Once we’d all eaten, we again began the ‘difficult’ job of getting Catrin safely back out to the aircraft and settled in. The parachuting plane was heading in as we crossed the apron, so we had to try to get out of its way before it arrived. David was slightly ahead of us, and got a nice photo of us all crossing the apron.

Flying Family returning to the aircraft

Flying Family returning to the aircraft

Meanwhile, we got ourselves settled in, and watched David departing as I prepared to get the Arrow started and ready to fly.

Catrin waves to David as he departs in G-VICC

Catrin waves to David as he departs in G-VICC

We again joined a queue of aircraft carrying out their power checks, before taking our turn to backtrack and take off. I carried out an abbreviated left hand circuit, with Luned again spotting a motor glider (that had departed just before us) and another aircraft joining downwind below and to our right. We set course back to the BCN VOR, and signed off with Swansea to talk to Cardiff again.

Passing Swansea

Passing Swansea

As we walked from the Cafe David and I had briefly discussed our return route and level. In hindsight we should have paid more attention to this. In the end I opted to fly slightly higher than I’d told him, and he flew lower so it worked out well. While on frequency with Cardiff they did pass our positions to each other, with David reporting level at 2500 feet while I was at 3500 feet.

We overtook them after the VOR (we didn’t spot him, but later found out that Sean had seen us) and continued on towards Kemble.

Around this time another pilot (flying an SR22) came on frequency requesting a Zone Transit of Cardiff airspace. Sadly he was a perfect example of what’s bad about a lot of people’s radio work, with long drawn out responses giving un-necessary information, along with not fully understanding what the Controller was telling him. He tied up the frequency for quite a while, and when I elected to talk to Bristol he was on their frequency too!

As I made the initial call to Bristol Catrin was having a bit of a moment in the back due to her breaking her fingernail playing with the switch on her headset (despite being told repeatedly not to!). As a result she was screaming while I was trying to pass my message, and the response was along the lines of ‘Basic Service, QNH 1015, sounds like you have some excited passengers with you!’. I read back the required items with a resigned ‘Affirm!’ and we continued.
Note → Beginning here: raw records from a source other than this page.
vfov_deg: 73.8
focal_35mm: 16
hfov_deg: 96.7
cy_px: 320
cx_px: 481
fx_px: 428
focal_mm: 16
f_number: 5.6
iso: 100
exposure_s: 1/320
In hindsight I probably shouldn’t have bothered talking to Bristol, as I had barely completed the initial call before we were approaching Kemble (150mph indicated with a 20 knot tailwind meant we were moving pretty rapidly!). I signed off and contacted Kemble, before setting myself up for an Overhead Join for 26. For some reason it took a lot of thinking to get myself oriented correctly (perhaps I was just overly conscious of having joined for the wrong runway recently) but we made our Deadside descent and turned Downwind just as David reported in the overhead.
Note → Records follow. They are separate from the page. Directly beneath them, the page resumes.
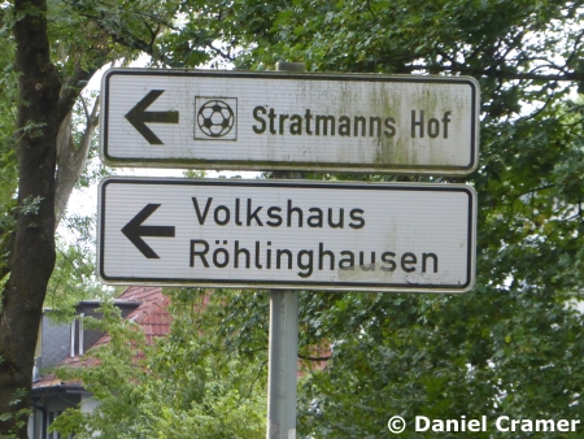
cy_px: 220
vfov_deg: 4.0
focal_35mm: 373
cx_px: 292
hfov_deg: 5.3
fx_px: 6296
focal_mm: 66.8
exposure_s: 1/125
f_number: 6
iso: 800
The rest of the circuit was uneventful, and I pointed out the noise sensitive areas to Luned as we completed the circuit. Went through the runway centreline a little as I turned Final, but this was easily rectified and I again brought us down to a nice gentle touchdown. Perhaps I’m finally getting the hang of this landing lark!

I refuelled the aircraft while Luned and Catrin watched a helicopter departing, and we taxyed back just after David, and with the other two Warriors in the Lyneham Club fleet landing just after us. Once back in the parking area David helpfully marshalled me in, and I dispatched Luned and Catrin to AV8 while I tidied up the aircraft and put the cover back in.

Tracks flown

Tracks flown

Outbound profile

Outbound profile

Return profile

Return profile

Once this was done, I headed back to the office to settle up for the flight, before joining everyone in AV8 for some well-earned tea and medals. This will almost certainly be my last flight of the year, and it was a very eventful one despite being generally routine. I’d added a new airfield to the logbook as well as taking part in a mini flyout and giving Luned and Catrin their first taste of the Arrow. Hopefully we can do more of the same in the coming year.